Claudia Jolls

Professor Emerita

jollsc@ecu.edu

Education

  • Postdoctoral scholar, University of Michigan Biological Station, 1981-1984
  • Ph.D., Dept. of Environmental, Population and Organismic Biology, University of Colorado at Boulder, 1980
  • B.S. in Botany, with highest honors, magna cum laude, University of Michigan, 1975

Research Interests

As professor emerita, I no longer accept students for advanced degrees, but as adjunct faculty, I am delighted to serve on committees and consult as needed. Please reach out to me.

Plant ecology and conservation: Our work is focused on how abiotic and biotic factors shape growth and patterns of vascular plant distribution and abundance, and how this scientific knowledge can be applied to preservation and restoration of plant species. Of particularly interest are population biology, including long-term demographic monitoring, population viability analysis and plant reproductive ecology (variation in seed mass and germination, heterocarpy, breeding systems, pollination biology). Model systems include weedy as well as rare taxa of coastal systems, such as federally listed seabeach amaranth of beaches of the Atlantic coast and Pitcher’s thistle, Houghton’s goldenrod, Lake Huron tansy (Asteraceae) along the freshwater dunes of the upper Great Lakes with colleagues at USGS, Chicago State University, Morton Arboretum and Chicago Botanic Gardens. Collaboration with other ECU Biology faculty asks how biodiversity of communities is structured by disturbance and nutrients, including the response of plants and their herbivores to mowing and fertilization at ECU West Research Campus.
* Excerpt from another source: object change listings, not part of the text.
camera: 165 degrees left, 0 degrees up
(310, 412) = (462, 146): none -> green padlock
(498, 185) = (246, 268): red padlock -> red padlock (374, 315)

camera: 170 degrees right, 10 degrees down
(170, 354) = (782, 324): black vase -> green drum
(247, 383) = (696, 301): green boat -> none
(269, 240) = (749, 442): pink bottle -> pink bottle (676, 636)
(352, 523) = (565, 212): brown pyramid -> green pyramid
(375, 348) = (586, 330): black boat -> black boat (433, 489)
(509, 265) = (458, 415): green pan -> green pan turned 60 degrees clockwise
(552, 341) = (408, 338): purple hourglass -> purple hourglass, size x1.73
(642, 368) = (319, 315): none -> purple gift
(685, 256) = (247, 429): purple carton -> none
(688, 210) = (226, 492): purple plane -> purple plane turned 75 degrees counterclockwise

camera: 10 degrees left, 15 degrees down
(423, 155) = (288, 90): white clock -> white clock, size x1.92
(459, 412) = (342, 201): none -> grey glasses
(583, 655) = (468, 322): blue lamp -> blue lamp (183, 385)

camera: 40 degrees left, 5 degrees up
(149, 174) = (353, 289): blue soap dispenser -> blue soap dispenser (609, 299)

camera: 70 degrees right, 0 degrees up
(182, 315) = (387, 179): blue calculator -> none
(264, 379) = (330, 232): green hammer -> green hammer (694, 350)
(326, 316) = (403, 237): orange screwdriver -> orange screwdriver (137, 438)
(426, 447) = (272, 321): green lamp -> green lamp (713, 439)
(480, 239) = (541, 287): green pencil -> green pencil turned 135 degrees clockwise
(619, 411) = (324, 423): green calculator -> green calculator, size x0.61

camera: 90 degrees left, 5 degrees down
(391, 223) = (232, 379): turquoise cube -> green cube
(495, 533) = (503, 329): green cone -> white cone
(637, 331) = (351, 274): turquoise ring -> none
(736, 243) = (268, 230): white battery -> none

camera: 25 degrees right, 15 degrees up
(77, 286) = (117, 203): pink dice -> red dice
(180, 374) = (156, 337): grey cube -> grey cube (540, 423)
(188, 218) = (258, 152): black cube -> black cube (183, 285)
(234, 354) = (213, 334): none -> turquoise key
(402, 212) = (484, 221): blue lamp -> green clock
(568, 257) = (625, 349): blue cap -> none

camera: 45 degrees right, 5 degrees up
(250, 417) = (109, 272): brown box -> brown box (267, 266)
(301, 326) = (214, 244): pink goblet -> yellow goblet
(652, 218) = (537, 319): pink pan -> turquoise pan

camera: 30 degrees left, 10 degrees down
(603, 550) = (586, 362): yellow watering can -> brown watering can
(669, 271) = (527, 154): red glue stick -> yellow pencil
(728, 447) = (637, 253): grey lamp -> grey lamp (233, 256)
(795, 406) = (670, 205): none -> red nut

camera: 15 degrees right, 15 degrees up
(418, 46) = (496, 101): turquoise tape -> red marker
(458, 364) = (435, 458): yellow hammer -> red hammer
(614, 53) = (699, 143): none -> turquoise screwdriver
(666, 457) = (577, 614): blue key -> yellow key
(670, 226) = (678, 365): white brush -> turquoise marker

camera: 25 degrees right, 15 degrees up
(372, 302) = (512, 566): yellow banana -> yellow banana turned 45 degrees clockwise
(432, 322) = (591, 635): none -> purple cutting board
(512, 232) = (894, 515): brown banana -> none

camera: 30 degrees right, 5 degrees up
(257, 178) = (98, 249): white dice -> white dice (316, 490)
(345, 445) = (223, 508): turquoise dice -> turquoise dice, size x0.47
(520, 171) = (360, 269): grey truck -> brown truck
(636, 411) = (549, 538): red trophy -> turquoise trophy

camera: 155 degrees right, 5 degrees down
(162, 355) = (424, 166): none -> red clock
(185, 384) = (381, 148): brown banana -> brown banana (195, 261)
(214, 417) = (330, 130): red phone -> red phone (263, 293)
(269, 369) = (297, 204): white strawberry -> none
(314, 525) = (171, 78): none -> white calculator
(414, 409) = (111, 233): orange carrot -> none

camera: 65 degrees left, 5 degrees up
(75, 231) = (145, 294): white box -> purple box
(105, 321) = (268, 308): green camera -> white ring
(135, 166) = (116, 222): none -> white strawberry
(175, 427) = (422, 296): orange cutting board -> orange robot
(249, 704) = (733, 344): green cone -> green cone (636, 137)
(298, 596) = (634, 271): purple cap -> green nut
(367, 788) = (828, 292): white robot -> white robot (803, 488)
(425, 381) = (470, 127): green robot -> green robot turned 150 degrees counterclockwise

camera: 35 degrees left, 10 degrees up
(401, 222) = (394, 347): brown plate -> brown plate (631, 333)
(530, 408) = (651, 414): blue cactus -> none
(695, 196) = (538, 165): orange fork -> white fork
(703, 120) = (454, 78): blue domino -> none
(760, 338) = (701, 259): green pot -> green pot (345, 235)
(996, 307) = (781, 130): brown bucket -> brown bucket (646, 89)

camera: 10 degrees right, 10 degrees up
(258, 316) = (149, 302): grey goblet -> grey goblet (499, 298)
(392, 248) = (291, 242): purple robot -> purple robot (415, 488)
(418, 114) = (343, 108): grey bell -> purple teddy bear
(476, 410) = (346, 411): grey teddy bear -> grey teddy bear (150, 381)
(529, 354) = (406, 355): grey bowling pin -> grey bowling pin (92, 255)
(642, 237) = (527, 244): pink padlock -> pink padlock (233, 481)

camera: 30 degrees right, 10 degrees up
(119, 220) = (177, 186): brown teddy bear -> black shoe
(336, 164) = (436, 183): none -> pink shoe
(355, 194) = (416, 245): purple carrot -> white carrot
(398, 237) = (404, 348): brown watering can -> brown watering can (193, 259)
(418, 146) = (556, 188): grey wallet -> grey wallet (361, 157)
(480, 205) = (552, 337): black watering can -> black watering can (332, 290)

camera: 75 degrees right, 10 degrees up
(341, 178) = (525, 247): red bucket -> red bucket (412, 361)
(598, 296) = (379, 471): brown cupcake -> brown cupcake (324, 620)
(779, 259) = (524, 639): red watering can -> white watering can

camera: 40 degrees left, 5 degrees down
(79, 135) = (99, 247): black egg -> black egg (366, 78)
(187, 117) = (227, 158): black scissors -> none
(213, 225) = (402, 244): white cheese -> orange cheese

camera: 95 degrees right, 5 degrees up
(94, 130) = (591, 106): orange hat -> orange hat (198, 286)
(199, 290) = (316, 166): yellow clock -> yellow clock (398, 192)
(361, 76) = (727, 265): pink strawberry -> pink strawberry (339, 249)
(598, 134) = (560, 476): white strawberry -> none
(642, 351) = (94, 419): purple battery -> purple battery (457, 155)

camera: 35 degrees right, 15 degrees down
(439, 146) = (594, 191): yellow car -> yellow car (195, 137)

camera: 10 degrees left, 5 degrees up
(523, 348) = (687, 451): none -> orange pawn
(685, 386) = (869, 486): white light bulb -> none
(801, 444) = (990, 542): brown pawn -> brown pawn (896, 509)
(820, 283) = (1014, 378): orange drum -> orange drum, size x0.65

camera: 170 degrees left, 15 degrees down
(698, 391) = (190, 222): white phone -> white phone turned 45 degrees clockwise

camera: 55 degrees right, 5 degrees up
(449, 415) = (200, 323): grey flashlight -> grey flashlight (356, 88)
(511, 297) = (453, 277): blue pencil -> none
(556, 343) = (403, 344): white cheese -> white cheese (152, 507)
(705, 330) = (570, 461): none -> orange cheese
Past research includes GIS applications to rare species management, fatty acid analysis, nectar chemistry, nutrient analyses, seed germination ecology, resource allocation along elevational gradients and forest succession.

My other interests include teaching and STEM education reform as well as recruitment and retention in science, particularly of women and under-represented groups.